■ Article ■
- - -

Referring to FIG. 3, the PUSCH mode field being “10” indicates that the first two PUSCH transmissions (i.e., PUSCH transmission #1 and PUSCH transmission #2) are based on the SRS resource(s) in the first SRS resource set, which is followed by two PUSCH transmissions (i.e., PUSCH transmission #3 and PUSCH transmission #4) based on the SRS resource(s) in the second SRS resource set. Such kind of sequence will be repeated until the 8 PUSCH transmissions are reached.

The PUSCH mode field being “11” indicates that the first two PUSCH transmissions (i.e., PUSCH transmission #1 and PUSCH transmission #2) are based on the SRS resource(s) in the second SRS resource set, which is followed by two PUSCH transmissions (i.e., PUSCH transmission #3 and PUSCH transmission #4) based on the SRS resource(s) in the first SRS resource set. Such kind of sequence will be repeated until the 8 PUSCH transmissions are reached.

Considering both S-TRP and M-TRP based PUSCH transmissions in Table 3, the first SRI field may be associated with either the first SRS resource set or the second SRS resource set, which depends on the PUSCH mode field. However, the second SRI field may either unused or always be associated with the second SRS resource set, which depends on the PUSCH mode field. Given this, the BS and the UE may determine the first bit width of the first SRI field based on a maximum number of SRS resource(s) configured in the first SRS resource set and the second SRS resource set, N_m,SRS, and determine the second bit width of the second SRI field based on a number of SRS resource(s) in the second SRS resource set, N_2,SRS. Compared with the method in which both the first bit width and the second bit width are determined based on N_m,SRS, this method may save some overhead in DCI when the second SRS resource set contains fewer SRS resources than the first SRS resource set.

In some embodiments of the present application, the PUSCH transmission may be a CB based PUSCH transmission. In such embodiments, the first bit width is determined by ┌log₂(N_m,SRS)┐ and the second bit width is determined by ┌log₂(N_2,SRS)┐.

- - -

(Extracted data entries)

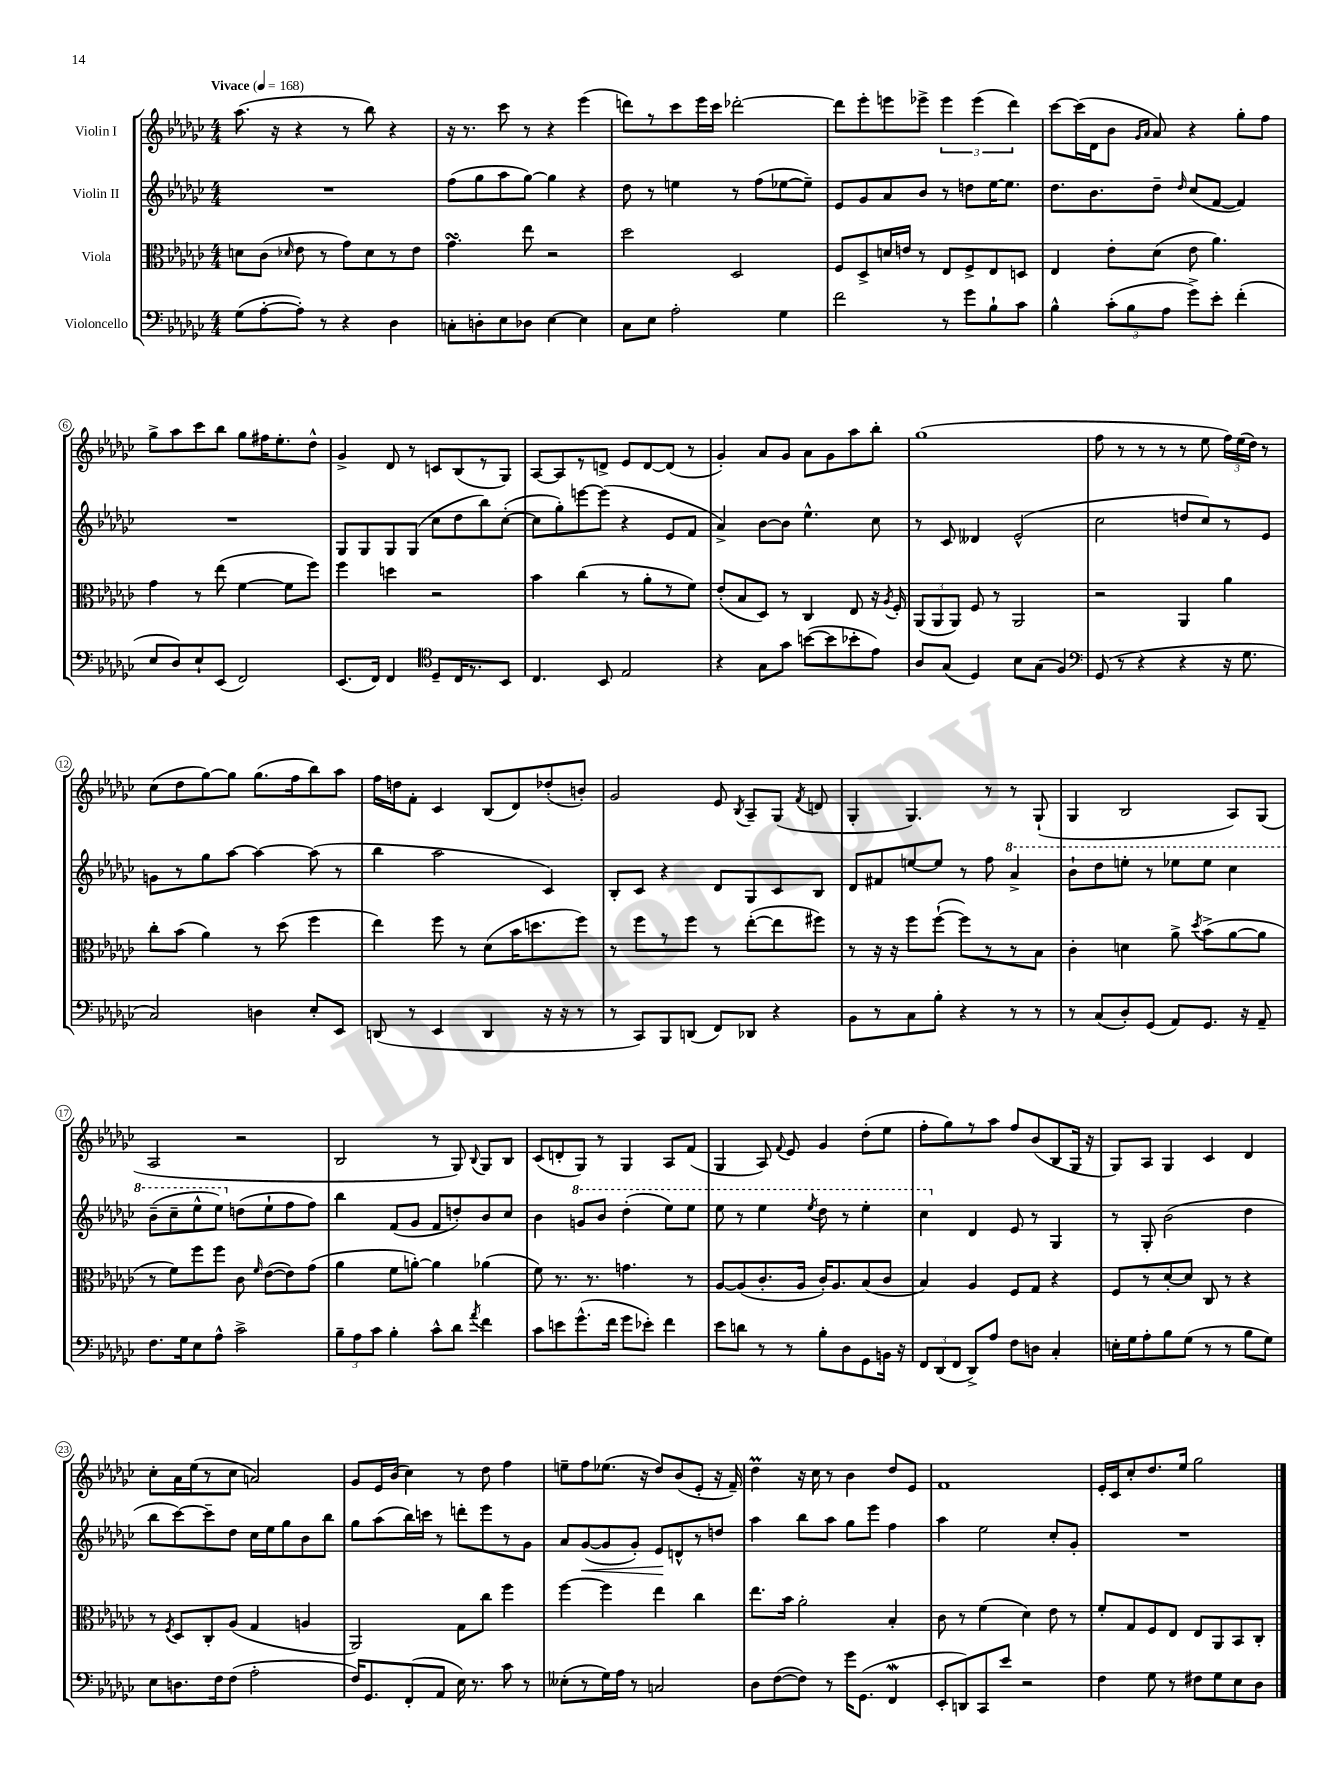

**kern	**kern	**kern	**dynam	**kern
*part4	*part3	*part2	*part2	*part1
*staff4	*staff3	*staff2	*staff2	*staff1
*I"Violoncello	*I"Viola	*I"Violin II	*	*I"Violin I
*clefF4	*clefC3	*clefG2	*	*clefG2
*k[b-e-a-d-g-c-]	*k[b-e-a-d-g-c-]	*k[b-e-a-d-g-c-]	*	*k[b-e-a-d-g-c-]
*M4/4	*M4/4	*M4/4	*	*M4/4
*MM168	*MM168	*MM168	*	*MM168
=1	=1	=1	=1	=1
!	!	!	!	!LO:TX:a:B:t=Vivace
(8G-\L	8dn\L	1r	.	(8.aa-\
[8A-'\	(8c-\J	.	.	.
.	.	.	.	16r
.	16qqd-X/	.	.	.
8A-'\J])	8e-\	.	.	4r
8r	8r	.	.	.
4r	8g-\L)	.	.	8r
.	8d-\	.	.	8bb-\)
4D-\	8r	.	.	4r
.	8e-\J	.	.	.
=2	=2	=2	=2	=2
8Cn'\L	4.g-sSSs\	(8ff\L	.	16r
.	.	.	.	8.r
8Dn'\	.	8gg-\	.	.
8E-\	.	8aa-\	.	8ccc-\
8D-X\J	8ee-\	[8gg-\J)	.	8r
[4E-\	2r	4gg-\]	.	4r
4E-\]	.	4r	.	(4eee-\
=3	=3	=3	=3	=3
8C-\L	2dd-\	8dd-\	.	8dddn\L)
8E-\J	.	8r	.	8r
2A-'\	.	4een\	.	8ccc-\
.	.	.	.	16eee-\L
.	.	.	.	16ccc-\JJ
.	2D-/	8r	.	[2ddd-X'\
.	.	(8ff\L	.	.
4G-\	.	[8ee-X\	.	.
.	.	8ee-~\J])	.	.
=4	=4	=4	=4	=4
2f\	8F/L	8e-/L	.	8ddd-\L]
.	8D-^/	8g-/	.	8eee-'\
.	16dn/L	8a-/	.	8eeen\
.	16en/JJ	.	.	.
.	8r	8b-/J	.	8eee-X^\J
8r	8E-/L	8r	.	6eee-\
8g-\L	8F^/	8ddn\L	.	.
.	.	.	.	(6eee-\
8B-`\	8E-/	[16ee-\K	.	.
.	.	8.ee-\J]	.	.
.	.	.	.	6ddd-\)
8c-\J	8Dn/J	.	.	.
=5	=5	=5	=5	=5
4B-^^\	4E-/	8.dd-\L	.	[8ccc-\L
.	.	.	.	(16ccc-\L]
.	.	8.b-\	.	16d-\J
(12c-'\L	8e-'\L	.	.	8b-\J
12B-\	.	.	.	.
.	.	.	.	16qqg-/LL
.	.	.	.	16qqa-/JJ
.	(8d-\J	8dd-~\J	.	8a-/)
12A-\J	.	.	.	.
.	.	16qqdd-/	.	.
8g-^\L)	8e-\	(8cc-/L	.	4r
8e-'\J	4.a-\)	[8f/J	.	.
(4f'\	.	4f/])	.	8gg-'\L
.	.	.	.	8ff\J
!!LO:LB:g=z
=6	=6	=6	=6	=6
8E-/L	4g-\	1r	.	8gg-^\L
8D-/)	.	.	.	8aa-\
8E-`/	8r	.	.	8ccc-\
(8EE-/J	(8ee-\	.	.	8bb-\J
2FF/)	[4f\	.	.	8gg-\L
.	.	.	.	16ff#X\K
.	.	.	.	8.ee-'\
.	8f\L]	.	.	.
.	8ff\J)	.	.	8dd-^^\J
=7	=7	=7	=7	=7
(8.EE-/L	4ff\	8G-/L	.	4g-^/
.	.	8G-/	.	.
16FF/Jk)	.	.	.	.
4FF/	4ddn\	8G-/	.	8d-/
.	.	(8G-/J	.	8r
*clefC4	*	*	*	*
8D-~/L	2r	8cc-\L	.	8cn/L
16C-/K	.	8dd-\	.	(8B-/
8.r	.	.	.	.
.	.	8bb-\)	.	8r
8BB-/J	.	([8cc-'\J	.	8G-/J)
=8	=8	=8	=8	=8
4.C-/	4b-\	8cc-\L]	.	[8A-/L
.	.	8gg-'\)	.	8A-/]
.	(4cc-\	[8eeen\	.	8r
8BB-/	.	(8eee\J]	.	8dn^/J
2E-/	8r	4r	.	8e-/L
.	8a-'\L	.	.	[8d/
.	8r	8e-/L	.	(8d/J]
.	8f\J)	8f/J	.	8r
=9	=9	=9	=9	=9
4r	(8e-'/L	4a-^/)	.	4g-'/)
.	8B-/	.	.	.
8G-\L	8D-/J)	[8b-\L	.	8a-/L
8g-\J	8r	8b-\J]	.	8g-/J
([8bn\L	4C-/	4.ee-^^\	.	8a-\L
8b\]	.	.	.	8g-\
8b-X'\	8E-/	.	.	8aa-\
8e-\J)	16r	8cc-\	.	8bb-'\J
.	8qA-/	.	.	.
.	16F'/	.	.	.
=10	=10	=10	=10	=10
8A-/L	(12AA-/L	8r	.	(1gg-
.	12AA-/	.	.	.
(8G-/J	.	8c-/	.	.
.	12AA-/J)	.	.	.
4D-/)	8F/	4d--X/	.	.
.	8r	.	.	.
8B-\L	2AA-/	(2e-^^/	.	.
(8G-\J	.	.	.	.
4F/)	.	.	.	.
=11	=11	=11	=11	=11
*clefF4	*	*	*	*
(8GG-/	2r	2cc-\	.	8ff\
8r	.	.	.	8r
4r	.	.	.	8r
.	.	.	.	8r
4r	4AA-/	8ddn/L	.	8r
.	.	8cc-/)	.	8ee-\
16r	4a-\	8r	.	24ff\LL)
.	.	.	.	(24ee-\
8.G-\	.	.	.	.
.	.	.	.	24dd-\JJ)
.	.	8e-/J	.	8r
!!LO:LB:g=z
=12	=12	=12	=12	=12
2C-/)	8cc-'\L	8gn\L	.	(8cc-\L
.	(8b-\J	8r	.	8dd-\
.	4a-\)	8gg-\	.	[8gg-\)
.	.	[8aa-\J	.	8gg-\J]
4Dn\	8r	4aa-\_	.	(8.gg-\L
.	(8dd-\	.	.	.
.	.	.	.	16ff\k
8E-'/L	4ff\	(8aa-\]	.	8bb-\)
8EE-/J	.	8r	.	8aa-\J
=13	=13	=13	=13	=13
(8DDn/	4ee-\)	4bb-\	.	16ff\LL
.	.	.	.	16ddn\J
8r	.	.	.	8f'\J
4EE-/	8ff\	2aa-\	.	4c-/
.	8r	.	.	.
4DD/	(8d-\L	.	.	(8B-/L
.	16b-\K	.	.	8d-/)
.	8.ddn\	.	.	.
16r	.	4c-/)	.	(8dd-X'/
16r	.	.	.	.
8r	8ff\J)	.	.	8bn'/J)
=14	=14	=14	=14	=14
8r	8r	8B-'/L	.	2g-/
8CC-/L)	8ff\L	8c-/J	.	.
8BBB-/	8r	4r	.	.
(8DDn/J	8ff\J	.	.	.
8FF/L)	8r	8d-/L	.	8e-/
.	.	.	.	8qB-/
8DD-X/J	([8ee-'\L	8G-/	.	8A-~/L
4r	8ee-\]	8c-/	.	(8G-/J
.	.	.	.	8qf/
.	8ff#X\J)	8B-/J	.	8dn/
=15	=15	=15	=15	=15
8BB-\L	8r	8d-/L	.	4G-'/
8r	16r	8f#X/	.	.
.	16r	.	.	.
8C-\	8ff\L	[8een/	.	4.G-/)
8B-'\J	([8ff`\J	8ee/J]	.	.
4r	8ff\L])	8r	.	.
.	8r	8ff\	.	8r
*	*	*8va	*	*
8r	8r	4aa-^/	.	8r
8r	8B-\J	.	.	(8G-`/
=16	=16	=16	=16	=16
8r	4c-'\	8bb-`\L	.	4G-/
(8C-/L	.	8ddd-\	.	.
8D-'/)	4dn\	8eeen'\J	.	2B-/
(8GG-/J	.	8r	.	.
8AA-/L)	8a-^\	8eee-X\L	.	.
.	8qdd-/	.	.	.
8.GG-/J	(8b-^\L	8eee-\J	.	.
.	[8a-\	4ccc-\	.	8A-/L)
16r	.	.	.	.
8AA-~/	8a-\J]	.	.	(8G-/J
!!LO:LB:g=z
=17	=17	=17	=17	=17
8.F\L	8r	(8bb-~\L	.	2A-/
.	8f\L)	8ccc-~\	.	.
16G-\k	.	.	.	.
8E-\	8ff\	8eee-^^\	.	.
8A-^^\J	8ff\J	8eee-\J)	.	.
*	*	*X8va	*	*
2c-^\	8c-\	(8ddn\L	.	2r
.	16qqf/	.	.	.
.	([8e-\L	8ee-`\	.	.
.	8e-\])	8ff\	.	.
.	(8g-\J	8ff\J)	.	.
=18	=18	=18	=18	=18
12B-~\L	4a-\	4bb-\	.	2B-/
12A-\	.	.	.	.
12c-\J	.	.	.	.
4B-'\	8f\L	(8f/L	.	.
.	[8an'\J)	8g-/J	.	.
8c-^^\L	4a\]	8f/L	.	8r
8d-\J	.	8ddn'/)	.	8G-/)
8qa-/	.	.	.	8qqB-/
4f\	(4a-X\	8b-/	.	8G-/L
.	.	8cc-/J	.	8B-/J
=19	=19	=19	=19	=19
8c-\L	8f\)	4b-\	.	(8c-/L
8en\	8.r	.	.	8dn'/
*	*	*8va	*	*
(8.g-^^\	.	8ggn/L	.	8G-/J)
.	8.r	.	.	.
.	.	8bb-/J	.	8r
16f\Jk	.	.	.	.
8g-\L	4.gn\	(4ddd-'\	.	4G-/
8e-X'\J)	.	.	.	.
4f\	.	8eee-\L)	.	8A-/L
.	8r	8eee-\J	.	(8f/J
=20	=20	=20	=20	=20
8e-\L	[8A-/L	8eee-\	.	4G-/
8dn\J	(8A-/]	8r	.	.
8r	8.c-'/	4eee-\	.	8A-/)
.	.	.	.	8qqf/
8r	.	.	.	8e-/
.	16A-/Jk	.	.	.
.	.	8qeee-/	.	.
8B-'\L	16c-'/KL)	8ddd-\	.	4g-/
.	8.A-/	.	.	.
8D-\	.	8r	.	.
8GG-\	(8B-/	4eee-'\	.	(8dd-'\L
16BBn\Jk	8c-/J	.	.	8ee-\J
16r	.	.	.	.
=21	=21	=21	=21	=21
12FF/L	4B-/)	4ccc-\	.	8ff'\L
(12DD-/	.	.	.	.
.	.	.	.	8gg-\)
12FF/J	.	.	.	.
*	*	*X8va	*	*
8DD-^/L)	4A-/	4d-/	.	8r
8A-/J	.	.	.	8aa-\J
8F\L	8F/L	8e-/	.	8ff/L
8Dn\J	8G-/J	8r	.	(8b-/
4C-'/	4r	4G-/	.	8B-/
.	.	.	.	16G-/Jk
.	.	.	.	16r
=22	=22	=22	=22	=22
16En'\LL	8F/L	8r	.	8G-/L)
16G-\J	.	.	.	.
8A-'\	8r	8G-'/	.	8A-/J
8B-\	[8d-'/	(2b-\	.	4G-/
(8G-\J	8d-/J]	.	.	.
8r	8C-/	.	.	4c-/
8r	8r	.	.	.
8B-\L	4r	4dd-\	.	4d-/
8G-\J)	.	.	.	.
!!LO:LB:g=z
=23	=23	=23	=23	=23
8E-\L	8r	8bb-\L	.	8cc-'\L
.	8qF/	.	.	.
8.Dn\	8D-/L	[8ccc-\)	.	16a-\L
.	.	.	.	(16ee-\J
.	8C-'/	8ccc-~\]	.	8r
16F\k	.	.	.	.
(8F\J	(8A-/J	8dd-\J	.	8cc-\J
2A-'\	4G-/	16cc-\LL	.	2an/)
.	.	16ee-\J	.	.
.	.	8gg-\	.	.
.	4An/	8b-\	.	.
.	.	8bb-\J	.	.
=24	=24	=24	=24	=24
16F/KL)	2AA-/)	8gg-\L	.	8g-/L
8.GG-/	.	.	.	.
.	.	(8aa-\	.	16e-/L
.	.	.	.	(16b-/JJ
(8FF'/	.	16bb-\L)	.	4cc-\)
.	.	16cccn\JJ	.	.
8AA-/J	.	8r	.	.
16E-\)	8G-\L	8dddn'\L	.	8r
8.r	.	.	.	.
.	8cc-\J	8eee-\	.	8dd-\
8c-\	4ff\	8r	.	4ff\
8r	.	8g-\J	.	.
=25	=25	=25	=25	=25
(8E--X'\L	[4ff\	8a-/L	.	8een~\L
!	!	!	!LO:HP:b	!
8r	.	([8g-/	<	8ff\
16G-\L)	4ff\]	8g-/]	.	(8.ee-X\J
16A-\JJ	.	.	.	.
8r	.	8g-'/J)	.	.
.	.	.	.	16r
2Cn/	4ee-\	8e-/L	.	8dd-/L)
.	.	8dn^^/	[	(8b-/
.	4cc-\	8r	.	8e-'/J
.	.	8ddn/J	.	16r
.	.	.	.	16f~/)
=26	=26	=26	=26	=26
8D-\L	8.ee-\L	4aa-\	.	4dd-M\
([8F\	.	.	.	.
.	16b-\Jk	.	.	.
8F\J])	2a-'\	8bb-\L	.	16r
.	.	.	.	16cc-\
8r	.	8aa-\J	.	8r
16g-\KL	.	8gg-\L	.	4b-\
(8.GG-\J	.	.	.	.
.	.	8eee-\J	.	.
4FFW/	4B-'/	4ff\	.	8dd-/L
.	.	.	.	8e-/J
=27	=27	=27	=27	=27
8EE-'/L	8c-\	4aa-\	.	1f
8DDn/)	8r	.	.	.
8CC-/	(4f\	2ee-\	.	.
8e-/J	.	.	.	.
2r	4d-\)	.	.	.
.	8e-\	8cc-'/L	.	.
.	8r	8g-'/J	.	.
=28	=28	=28	=28	=28
4F\	8f'/L	1r	.	16e-'/LL
.	.	.	.	16c-/J
.	8G-/	.	.	8cc-'/
8G-\	8F/	.	.	8.dd-/
8r	8E-/J	.	.	.
.	.	.	.	16ee-/Jk
8F#X\L	8E-/L	.	.	2gg-\
8G-\	8AA-/	.	.	.
8E-\	8BB-/	.	.	.
8D-\J	8C-'/J	.	.	.
==	==	==	==	==
*-	*-	*-	*-	*-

- - -

■ Problem requirements ■
According to the passage on PUSCH transmissions, why is the bit width of the first SRI field based on N_m,SRS while the bit width of the second SRI field is based on N_2,SRS? The items are unrelated to the passage on PUSCH transmissions and are not needed for any task.

■ In response ■
Depending on the PUSCH mode field, the first SRI field may be associated with either the first or the second SRS resource set, so its bit width must cover the larger of the two sets. The second SRI field is either unused or always associated with the second SRS resource set, so its bit width only needs to cover that set. This saves some DCI overhead when the second set has fewer SRS resources than the first.